I was stumbling, trying to keep my shit together. At one point, a horse fly stung the back of my head, and the pain actually woke me up a bit. I was grateful for it, not annoyed.

When you’re in trouble like this, two things become important. First, ask for help, which eventually I did, and second, keep moving, because it’s the only way to get to a place where you can help yourself. It bears saying, at this point, that my phone was non-functional. Despite keeping it in a plastic bag, I was so wet, and in fact, everything was so wet, that my touch would not register on the screen. If I could have called for help, I would have, and that should say a lot about the shape I was in.

After crawling along for about an hour, I had maybe covered two miles. I stopped at a trail junction and sat down, hoping to meet someone with water. Very few people were on the Skyline, because, as I said before, it’s not a proper trail. It’s only for lunatics. To my great good fortune, a young lunatic came along shortly, and I asked him how he was doing, and he said, “Great,” and then he asked me, and I said, “Not good, actually. I’m 5 hours in motion, and I’m out of water and badly dehydrated.” I apologized then, and he told me it was ok.

That was a nice moment.

He gave me about half-a-liter of water from his pack, and he pulled up the map on his phone. I was hoping to find a way back to my car that didn’t require climbing any more steep rockfalls. On flat ground, I could just about keep going, but the climbs were killing me.

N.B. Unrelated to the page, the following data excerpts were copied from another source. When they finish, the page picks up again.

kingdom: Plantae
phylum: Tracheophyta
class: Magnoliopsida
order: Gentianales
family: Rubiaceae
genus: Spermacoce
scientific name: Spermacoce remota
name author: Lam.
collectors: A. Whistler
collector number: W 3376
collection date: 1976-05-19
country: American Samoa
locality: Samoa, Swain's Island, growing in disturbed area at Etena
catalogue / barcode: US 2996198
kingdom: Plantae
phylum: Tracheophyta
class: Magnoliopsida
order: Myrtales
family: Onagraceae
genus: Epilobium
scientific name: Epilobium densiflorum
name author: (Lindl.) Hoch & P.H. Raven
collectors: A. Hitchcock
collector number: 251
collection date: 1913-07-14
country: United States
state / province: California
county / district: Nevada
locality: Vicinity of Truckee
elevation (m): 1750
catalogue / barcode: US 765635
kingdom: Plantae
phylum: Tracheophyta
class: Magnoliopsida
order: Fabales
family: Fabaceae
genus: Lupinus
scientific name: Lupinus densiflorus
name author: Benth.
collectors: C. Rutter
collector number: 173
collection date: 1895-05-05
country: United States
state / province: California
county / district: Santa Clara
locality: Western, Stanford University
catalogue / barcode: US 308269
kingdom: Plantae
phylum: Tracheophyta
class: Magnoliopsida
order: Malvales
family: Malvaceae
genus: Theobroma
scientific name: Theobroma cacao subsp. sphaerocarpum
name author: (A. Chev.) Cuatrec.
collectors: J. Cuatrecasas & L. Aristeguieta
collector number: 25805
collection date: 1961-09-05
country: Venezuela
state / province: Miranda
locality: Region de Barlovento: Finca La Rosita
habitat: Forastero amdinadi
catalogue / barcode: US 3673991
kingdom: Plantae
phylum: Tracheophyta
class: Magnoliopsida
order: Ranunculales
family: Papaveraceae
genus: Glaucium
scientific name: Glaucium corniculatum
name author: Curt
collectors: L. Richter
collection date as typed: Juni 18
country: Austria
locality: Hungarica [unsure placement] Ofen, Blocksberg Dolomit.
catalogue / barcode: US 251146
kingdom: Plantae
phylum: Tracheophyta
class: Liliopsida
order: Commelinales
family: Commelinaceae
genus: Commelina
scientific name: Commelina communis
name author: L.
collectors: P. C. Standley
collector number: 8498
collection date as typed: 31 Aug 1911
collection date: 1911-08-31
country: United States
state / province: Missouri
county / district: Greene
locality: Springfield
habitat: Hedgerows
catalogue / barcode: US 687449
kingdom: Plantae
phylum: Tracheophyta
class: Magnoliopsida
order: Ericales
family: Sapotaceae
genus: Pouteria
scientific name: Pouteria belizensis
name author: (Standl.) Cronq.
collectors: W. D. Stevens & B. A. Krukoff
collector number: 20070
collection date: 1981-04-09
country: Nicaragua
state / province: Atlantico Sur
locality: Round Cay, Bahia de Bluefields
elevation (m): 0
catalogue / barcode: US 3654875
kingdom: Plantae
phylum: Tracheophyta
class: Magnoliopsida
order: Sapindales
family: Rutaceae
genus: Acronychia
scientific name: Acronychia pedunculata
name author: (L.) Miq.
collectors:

Unfortunately, the way I was going was the best option, so I sat for a minute and drank water and tried to get my head straight again. I stood up and walked, and in a few minutes came to a road crossing. There I found a bigger map, one I could read without my glasses, and determined that I could end the climbing by walking up the road. While slightly longer, the flat, gradual surface seemed like the best idea, so I got off the trail and onto the pavement.

Steadily drinking water and pushing my way down the road turned out to be life-saving. I made good time, and the last section of trail, the one that led directly to my car, crossed the road again, so I took that, and in a few minutes I was back, albeit still weak, dizzy and struggling to keep my heart rate steady.

Behind the car, I toweled off, changed into dry clothes, and called B to let her know I was off the trail. Then I drove to the nearest store and bought a 16oz Coke and a 12oz seltzer for the ride home. Standing in line at the store, I nearly had to sit down. Walking back out into the parking lot, I nearly barfed.

Obviously, I got home, but this was a fucked up experience on a number of levels.

  1. I was surprised how quickly things went south. I went from running to crawling in the space of a mile.
  2. Despite knowing what was going on, I didn’t have the tools to fix it.
  3. Having a phone and not being able to use it, really sucks.
  4. It’s a long time since I’ve been scared in the woods.
  5. I appear to be at an age where dehydration impacts my heart rate quickly. Learning how small my margin of error is, is good but also chastening.

Here’s what I did wrong:

  1. I overestimated myself.
  2. I underestimated the weather. I don’t do well in heat and humidity.
  3. I was too blase about food and water. Needed to bring more than I needed.
  4. I was alone. This compounds #3.
  5. I suspected my phone would stop working when I got wet, and failed to make an alternate plan. I knew better. See #1, above.

I’ll be honest with you. When I sat down to write this, I felt sick and a little sad. Embarrassed too. There’s so much I should have known better. I’ve been doing this stuff a long time. But this was actually a different experience. This went pear-shaped faster than any of my other misadventures, and I could guess that’s because I’m just about 50 now.

It would have been a lie not to tell the story, a lie of omission, and one that didn’t help anyone at all.